Her understanding of rights deepened after she attended the Samvidhan se Samadhan training conducted by We The People Abhiyan. Soon after the training, while conducting a survey in a neighbouring village, Rohini encountered a moment that tested her resolve. She came across a heated situation where a dead body lay unattended amid caste tensions. Members of the so-called upper caste were refusing to allow the cremation of the deceased on the government-designated cremation ground because of his caste.

Rohini intervened immediately. She questioned the crowd, asking why the body could not be cremated on government land and where it was written that a particular caste could not use that space. “Our Constitution does not allow discrimination,” she told them. When her words failed to move them, she approached the Sarpanch and filed a complaint, raising a fundamental question. If a person owned no land, where would he be cremated? Was he not entitled to dignity even in death?

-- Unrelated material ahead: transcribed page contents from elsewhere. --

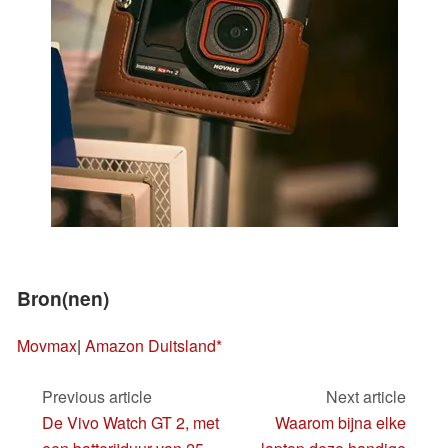
Bron(nen)
Movmax
|
Amazon Duitsland
Previous article
Next article
De Vivo Watch GT 2, met
Waarom bijna elke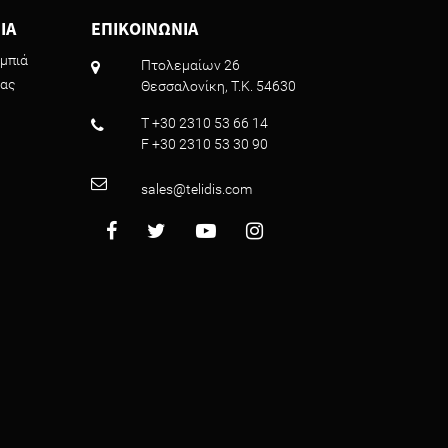
ΙΑ
ΕΠΙΚΟΙΝΩΝΙΑ
μπιά
Πτολεμαίων 26
ρας
Θεσσαλονίκη, T.K. 54630
T +30 2310 53 66 14
F +30 2310 53 30 90
sales@telidis.com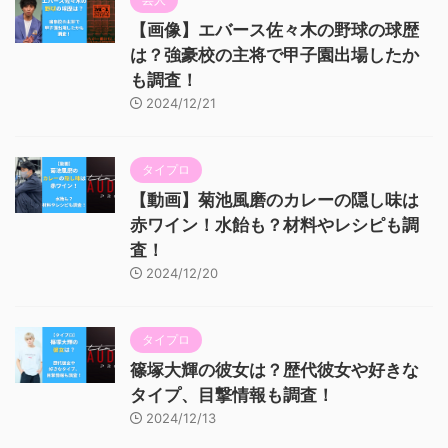
【画像】エバース佐々木の野球の球歴
は？強豪校の主将で甲子園出場したか
も調査！
2024/12/21
タイプロ
【動画】菊池風磨のカレーの隠し味は
赤ワイン！水飴も？材料やレシピも調
査！
2024/12/20
タイプロ
篠塚大輝の彼女は？歴代彼女や好きな
タイプ、目撃情報も調査！
2024/12/13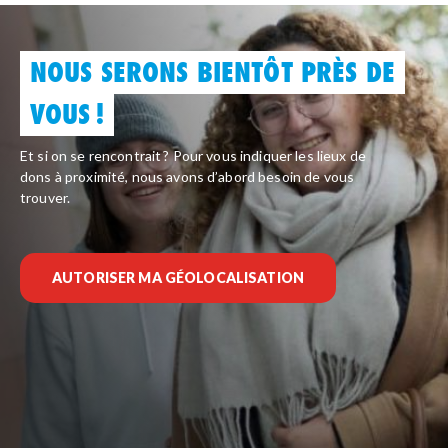
NOUS SERONS BIENTÔT PRÈS DE
VOUS !
Et si on se rencontrait ? Pour vous indiquer les lieux de
dons à proximité, nous avons d’abord besoin de vous
trouver.
AUTORISER MA GÉOLOCALISATION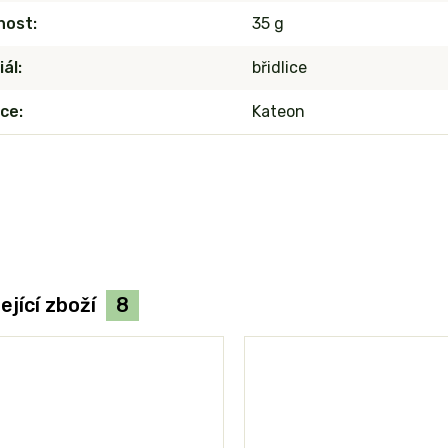
nost
35 g
iál
břidlice
ce
Kateon
ející zboží
8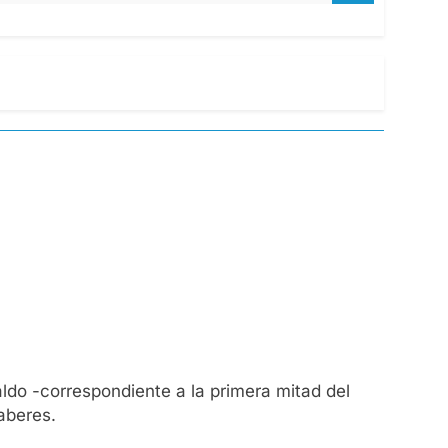
ldo -correspondiente a la primera mitad del
aberes.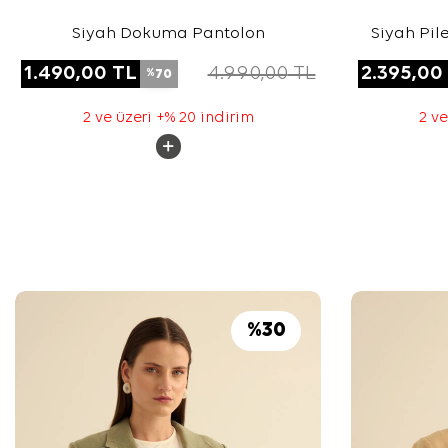
Siyah Dokuma Pantolon
Siyah Pil
1.490,00
TL
4.990,00
TL
2.395,00
70
%
2 ve üzeri +% 20 indirim
2 ve
%
30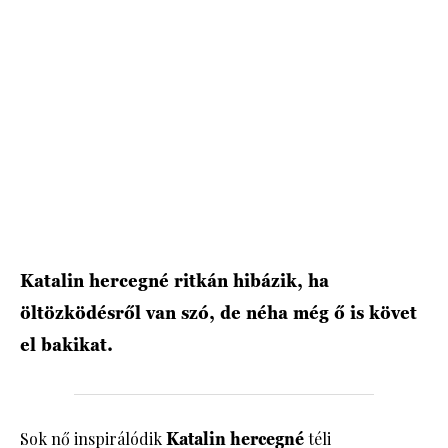
HÍRLEVÉL
Katalin hercegné ritkán hibázik, ha
öltözködésről van szó, de néha még ő is követ
el bakikat.
Sok nő inspirálódik
Katalin hercegné
téli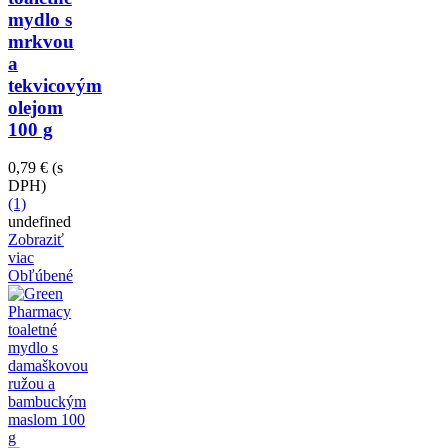
mydlo s
mrkvou
a
tekvicovým
olejom
100 g
0,79 €
(s
DPH)
(1)
undefined
Zobraziť
viac
Obľúbené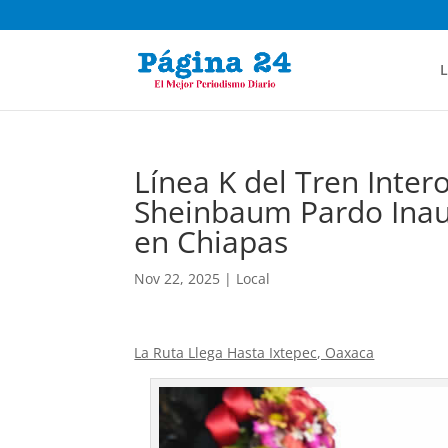
L
Línea K del Tren Inter
Sheinbaum Pardo Inaug
en Chiapas
Nov 22, 2025
|
Local
La Ruta Llega Hasta Ixtepec, Oaxaca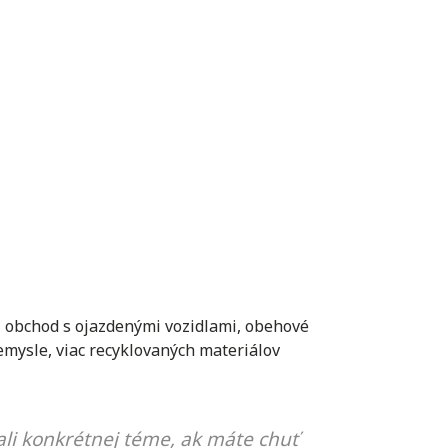
,
obchod s ojazdenými vozidlami
,
obehové
emysle
,
viac recyklovaných materiálov
li konkrétnej téme, ak máte chuť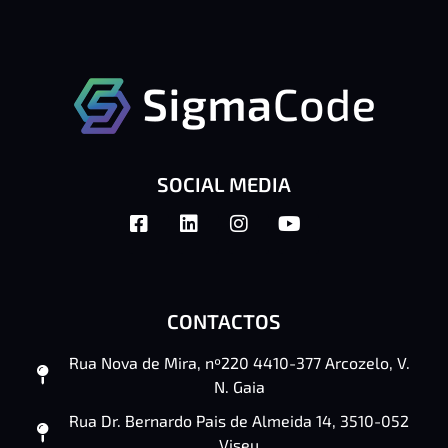
SOCIAL MEDIA
CONTACTOS
Rua Nova de Mira, nº220 4410-377 Arcozelo, V.
N. Gaia
Rua Dr. Bernardo Pais de Almeida 14, 3510-052
Viseu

To strengthen her case, Rohini cited Article 15 of the Constitution, which prohibits discrimination on the basis of caste. The intervention worked. The Sarpanch took action, and the deceased was finally cremated with dignity on the designated ground.

However, Rohini did not stop there. During her training, she had learned about the constitutional value of fraternity, the idea that unity and mutual respect are essential to justice. Believing that lasting change requires dialogue, she organized a meeting involving members of both communities. She asked difficult but necessary questions. If the government cremation ground was rejected, where else could last rites be performed? Certainly not in agricultural fields where crops could catch fire. When concerns about cleanliness were raised, Rohini encouraged the community to take collective responsibility for maintaining the space, explaining that it would benefit everyone.

“I know that eradicating discrimination does not happen overnight,” Rohini says. “But if I, as a social worker, support only one side and ignore the other, then I am no different from those who create divisions. The Constitution is for everyone.”

Active since 2018, Rohini Chaari continues to work with women and girls from the Bediya community, challenging stigma, promoting education, and spreading constitutional awareness. Her work reflects a belief that dignity, equality, and fraternity are not abstract ideals but lived values that must be defended in everyday life.